Text excerpt:

======

Like what else do you even want at that point?
Source that you can put gas in your car? That pop tarts are food? Like yes, it's advertised as food, I can tell it's food, I've eaten it - but where is your source for it being food other than all that?
If it reduces friction, it's a lubricant.
Point being, if you're using it as a lubricant, you're using the wrong stuff. What it leaves behind isn't very useful as a lubricant... unlike, you know, an actual lubricant.
WD-40 is now the designation of a whole bunch of products, including chain grease.
The WD-40 website says that is a myth, and it is a lubricant
https://www.wd40.com/myths-legends-fun-facts/
Myth: WD-40 Multi-Use Product is not really a lubricant.
Fact: While the “W-D” in WD-40 stands for Water Displacement, WD-40 Multi-Use Product is a unique, special blend of lubricants. The product’s formulation also contains anti-corrosion agents and ingredients for penetration, water displacement and soil removal.
Sure, and sand is a lubricant in the right scenario. This of course completely misses the point.
Anyone who actually use wd40 will eventually notice it not only has poor ability to stick around under load, but also likes to oxidize, forming a varnish or horrible goo depending on how thick it was left on. While this doesn’t matter (or is even desirable) for loosening a bolt, it’s a poor choice on tools, hinges, etc.

======

Excerpted data:
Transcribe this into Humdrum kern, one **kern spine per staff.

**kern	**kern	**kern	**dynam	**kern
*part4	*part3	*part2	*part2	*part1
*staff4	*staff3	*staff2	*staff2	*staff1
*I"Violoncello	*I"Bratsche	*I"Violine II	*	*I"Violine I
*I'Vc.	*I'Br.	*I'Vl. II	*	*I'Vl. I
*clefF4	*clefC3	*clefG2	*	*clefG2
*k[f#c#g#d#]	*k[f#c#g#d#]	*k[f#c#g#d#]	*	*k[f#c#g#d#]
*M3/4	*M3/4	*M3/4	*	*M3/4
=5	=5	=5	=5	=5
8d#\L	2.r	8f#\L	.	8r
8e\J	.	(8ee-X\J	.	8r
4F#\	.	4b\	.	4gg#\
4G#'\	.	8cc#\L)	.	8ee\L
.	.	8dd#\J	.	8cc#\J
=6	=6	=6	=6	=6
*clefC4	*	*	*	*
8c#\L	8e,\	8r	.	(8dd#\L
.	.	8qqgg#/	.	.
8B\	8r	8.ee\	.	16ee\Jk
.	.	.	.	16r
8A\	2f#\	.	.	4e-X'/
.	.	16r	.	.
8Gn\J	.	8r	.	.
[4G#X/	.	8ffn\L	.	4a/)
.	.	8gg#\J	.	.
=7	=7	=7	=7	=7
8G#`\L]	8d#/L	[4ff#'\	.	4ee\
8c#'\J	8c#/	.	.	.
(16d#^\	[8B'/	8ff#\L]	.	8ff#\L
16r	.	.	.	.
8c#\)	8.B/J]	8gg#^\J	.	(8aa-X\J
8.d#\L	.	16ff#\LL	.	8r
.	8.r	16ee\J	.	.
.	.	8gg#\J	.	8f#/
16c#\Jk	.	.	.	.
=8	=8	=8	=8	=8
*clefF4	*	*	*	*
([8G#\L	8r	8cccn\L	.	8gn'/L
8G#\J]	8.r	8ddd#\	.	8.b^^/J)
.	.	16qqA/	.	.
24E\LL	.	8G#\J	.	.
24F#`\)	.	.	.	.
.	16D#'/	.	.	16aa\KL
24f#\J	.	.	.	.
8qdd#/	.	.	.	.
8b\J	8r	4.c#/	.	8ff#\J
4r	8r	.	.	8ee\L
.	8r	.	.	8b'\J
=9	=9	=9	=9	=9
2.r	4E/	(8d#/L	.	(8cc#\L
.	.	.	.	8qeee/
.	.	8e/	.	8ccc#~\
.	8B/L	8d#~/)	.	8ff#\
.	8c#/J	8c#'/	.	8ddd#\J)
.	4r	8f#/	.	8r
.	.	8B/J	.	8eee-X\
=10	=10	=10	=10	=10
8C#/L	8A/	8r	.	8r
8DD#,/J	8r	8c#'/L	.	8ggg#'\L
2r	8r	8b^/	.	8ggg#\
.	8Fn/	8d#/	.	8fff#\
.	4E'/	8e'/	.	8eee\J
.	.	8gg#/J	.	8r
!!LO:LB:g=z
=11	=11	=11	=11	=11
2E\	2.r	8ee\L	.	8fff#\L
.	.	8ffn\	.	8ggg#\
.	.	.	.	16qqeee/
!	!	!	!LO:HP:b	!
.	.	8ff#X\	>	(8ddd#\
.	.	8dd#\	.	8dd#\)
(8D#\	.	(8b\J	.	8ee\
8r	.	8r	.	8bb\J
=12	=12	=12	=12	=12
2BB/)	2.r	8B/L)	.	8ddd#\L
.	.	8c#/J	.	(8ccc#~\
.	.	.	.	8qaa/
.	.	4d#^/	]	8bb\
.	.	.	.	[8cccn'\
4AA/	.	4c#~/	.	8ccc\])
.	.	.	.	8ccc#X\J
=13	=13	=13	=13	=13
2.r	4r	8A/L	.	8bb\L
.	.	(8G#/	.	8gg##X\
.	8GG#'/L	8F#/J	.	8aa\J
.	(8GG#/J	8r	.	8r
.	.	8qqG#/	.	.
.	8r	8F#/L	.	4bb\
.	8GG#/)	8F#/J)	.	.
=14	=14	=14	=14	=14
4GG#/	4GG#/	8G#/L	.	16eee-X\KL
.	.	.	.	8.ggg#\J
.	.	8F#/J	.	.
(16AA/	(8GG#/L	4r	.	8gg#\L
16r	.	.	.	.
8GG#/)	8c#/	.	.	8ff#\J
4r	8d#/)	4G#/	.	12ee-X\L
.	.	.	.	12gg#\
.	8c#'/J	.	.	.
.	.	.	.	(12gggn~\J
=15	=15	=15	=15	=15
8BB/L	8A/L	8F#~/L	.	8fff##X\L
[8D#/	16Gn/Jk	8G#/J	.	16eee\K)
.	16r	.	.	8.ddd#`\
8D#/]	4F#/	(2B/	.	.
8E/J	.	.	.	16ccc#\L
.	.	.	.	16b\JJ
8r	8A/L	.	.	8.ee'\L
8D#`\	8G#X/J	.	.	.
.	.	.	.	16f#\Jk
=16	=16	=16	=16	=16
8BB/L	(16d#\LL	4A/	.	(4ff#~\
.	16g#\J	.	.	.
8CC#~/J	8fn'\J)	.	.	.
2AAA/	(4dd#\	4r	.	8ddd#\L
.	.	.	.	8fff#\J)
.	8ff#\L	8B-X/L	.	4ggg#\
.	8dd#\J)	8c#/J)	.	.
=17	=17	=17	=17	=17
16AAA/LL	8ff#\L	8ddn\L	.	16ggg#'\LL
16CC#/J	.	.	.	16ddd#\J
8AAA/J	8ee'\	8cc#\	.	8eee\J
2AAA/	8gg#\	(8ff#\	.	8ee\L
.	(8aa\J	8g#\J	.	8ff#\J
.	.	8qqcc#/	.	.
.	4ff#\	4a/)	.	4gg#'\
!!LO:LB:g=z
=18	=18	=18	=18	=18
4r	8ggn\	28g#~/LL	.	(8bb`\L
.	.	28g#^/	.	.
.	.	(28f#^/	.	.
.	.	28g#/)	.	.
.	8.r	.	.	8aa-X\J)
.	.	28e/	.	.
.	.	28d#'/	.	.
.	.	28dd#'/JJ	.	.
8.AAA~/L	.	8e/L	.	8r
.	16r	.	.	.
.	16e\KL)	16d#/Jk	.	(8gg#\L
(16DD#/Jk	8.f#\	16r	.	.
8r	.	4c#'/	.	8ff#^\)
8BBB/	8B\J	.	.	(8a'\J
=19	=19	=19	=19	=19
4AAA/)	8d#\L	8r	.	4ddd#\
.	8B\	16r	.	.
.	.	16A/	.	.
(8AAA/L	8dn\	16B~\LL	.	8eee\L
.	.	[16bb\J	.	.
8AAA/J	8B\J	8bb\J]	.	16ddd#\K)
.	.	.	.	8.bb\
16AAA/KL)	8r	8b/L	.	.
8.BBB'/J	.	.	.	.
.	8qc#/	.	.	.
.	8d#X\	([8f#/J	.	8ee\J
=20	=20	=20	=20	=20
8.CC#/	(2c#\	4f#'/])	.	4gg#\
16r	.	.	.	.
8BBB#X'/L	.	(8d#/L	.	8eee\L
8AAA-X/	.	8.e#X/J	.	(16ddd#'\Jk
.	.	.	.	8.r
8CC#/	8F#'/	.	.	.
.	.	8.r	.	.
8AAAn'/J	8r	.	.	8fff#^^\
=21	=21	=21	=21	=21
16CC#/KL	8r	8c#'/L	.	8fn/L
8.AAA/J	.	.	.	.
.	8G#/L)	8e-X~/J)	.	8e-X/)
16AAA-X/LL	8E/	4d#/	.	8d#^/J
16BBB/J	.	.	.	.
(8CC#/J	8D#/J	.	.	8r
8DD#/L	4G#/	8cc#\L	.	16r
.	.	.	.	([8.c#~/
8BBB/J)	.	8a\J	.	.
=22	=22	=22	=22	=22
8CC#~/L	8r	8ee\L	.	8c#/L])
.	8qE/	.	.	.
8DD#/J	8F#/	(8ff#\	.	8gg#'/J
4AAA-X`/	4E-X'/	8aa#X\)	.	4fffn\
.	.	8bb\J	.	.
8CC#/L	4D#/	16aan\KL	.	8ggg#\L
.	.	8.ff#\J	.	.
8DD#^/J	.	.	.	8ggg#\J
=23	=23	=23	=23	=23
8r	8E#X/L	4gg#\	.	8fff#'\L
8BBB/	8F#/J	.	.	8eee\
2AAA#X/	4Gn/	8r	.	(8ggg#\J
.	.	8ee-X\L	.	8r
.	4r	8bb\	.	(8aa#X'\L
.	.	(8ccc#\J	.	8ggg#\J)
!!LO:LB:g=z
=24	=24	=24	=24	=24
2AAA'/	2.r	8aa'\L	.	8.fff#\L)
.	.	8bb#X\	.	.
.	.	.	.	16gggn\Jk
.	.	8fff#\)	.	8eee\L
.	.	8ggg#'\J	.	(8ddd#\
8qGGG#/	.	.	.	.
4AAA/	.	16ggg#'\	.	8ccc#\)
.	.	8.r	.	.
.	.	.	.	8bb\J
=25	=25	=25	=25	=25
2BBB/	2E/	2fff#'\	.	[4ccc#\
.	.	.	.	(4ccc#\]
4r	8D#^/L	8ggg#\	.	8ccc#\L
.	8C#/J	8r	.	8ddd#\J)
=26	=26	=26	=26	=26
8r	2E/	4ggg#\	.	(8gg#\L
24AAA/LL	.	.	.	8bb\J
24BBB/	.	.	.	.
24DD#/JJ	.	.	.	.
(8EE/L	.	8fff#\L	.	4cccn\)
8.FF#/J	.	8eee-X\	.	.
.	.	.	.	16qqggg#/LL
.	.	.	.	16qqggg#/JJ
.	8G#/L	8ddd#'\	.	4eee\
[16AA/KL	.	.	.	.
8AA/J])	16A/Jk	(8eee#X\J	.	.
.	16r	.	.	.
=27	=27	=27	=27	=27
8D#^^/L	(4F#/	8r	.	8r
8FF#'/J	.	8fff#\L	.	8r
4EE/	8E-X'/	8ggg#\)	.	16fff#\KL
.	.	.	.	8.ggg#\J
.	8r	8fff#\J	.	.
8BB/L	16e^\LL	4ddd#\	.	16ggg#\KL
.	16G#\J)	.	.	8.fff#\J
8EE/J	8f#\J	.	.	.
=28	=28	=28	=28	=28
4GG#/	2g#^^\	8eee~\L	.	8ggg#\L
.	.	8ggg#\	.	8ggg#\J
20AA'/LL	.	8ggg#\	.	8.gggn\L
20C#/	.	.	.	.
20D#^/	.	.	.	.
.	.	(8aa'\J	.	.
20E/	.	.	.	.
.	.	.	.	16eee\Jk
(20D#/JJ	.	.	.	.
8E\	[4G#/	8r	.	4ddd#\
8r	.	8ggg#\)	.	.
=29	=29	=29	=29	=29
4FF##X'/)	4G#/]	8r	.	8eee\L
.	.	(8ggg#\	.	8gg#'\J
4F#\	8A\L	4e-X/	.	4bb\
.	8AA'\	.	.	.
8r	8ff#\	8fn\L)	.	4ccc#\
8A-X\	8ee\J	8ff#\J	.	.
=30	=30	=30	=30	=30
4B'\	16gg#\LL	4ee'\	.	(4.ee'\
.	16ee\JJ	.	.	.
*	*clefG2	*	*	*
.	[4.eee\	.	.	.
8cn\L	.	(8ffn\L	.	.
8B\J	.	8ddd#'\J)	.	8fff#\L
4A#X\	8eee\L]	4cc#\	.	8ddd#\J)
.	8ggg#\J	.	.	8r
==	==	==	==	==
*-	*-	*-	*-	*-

======

Work task A: According to the fact quoted from the website in the WD-40 discussion, what does WD-40 Multi-Use Product contain? List each item.
Work task B: Continue the WD-40 discussion from its last comment.
The rows aren't needed here.

Exercise result A:
- A blend of lubricants
- Anti-corrosion agents
- Ingredients for penetration
- Ingredients for water displacement
- Ingredients for soil removal

Exercise result B:
If long term lubrication is needed, then people should just use an appropriate grease or a non-oxidating* oil meant for staying around and lubricating.
*Plant based oils generally contain high amounts of polyunsaturated fats, which love to oxidize. Great for seasoning cast iron, but bad for other things. The goo/lacquer you get on kitchen pans and around the oven is oxidized fats linking together. There are rare exceptions to plant based oils being a bad idea for lubrication, involving genetic modification to produce mostly monounsaturated fats and further processing, like with alg’s “go juice”.
Yeah WD-40 is good for cleaning up old grease or loosing up seized mates more than anything but pretty much as soon as you get it moving you want to clean it up, let it boil off, and then replace it with lithium grease.
"WD-40 Multi-Use Product is a...blend of lubricants"
How does the author of that fun facts page know this for sure? I just heard that only executives get to see the ingredient list. Is this fun fact author an executive?
Yeah and water and gas are maybe a "lubricants" too. It's a pretty shitty lubricant.
Lubricates well enough for 99% of the homeowner things it gets used for.
It's definitely a lubricant.
See their old school ad campaign
> Do you have tight nuts or a rusty tool? [0]
[0] https://thedutchluthier.wordpress.com/2016/09/13/tight-nuts-...
3-in-1 is the best bang for the buck lubricant. I use it everywhere. Well, not for that, but for everything else.
It IS a lubricant, although not a very good one.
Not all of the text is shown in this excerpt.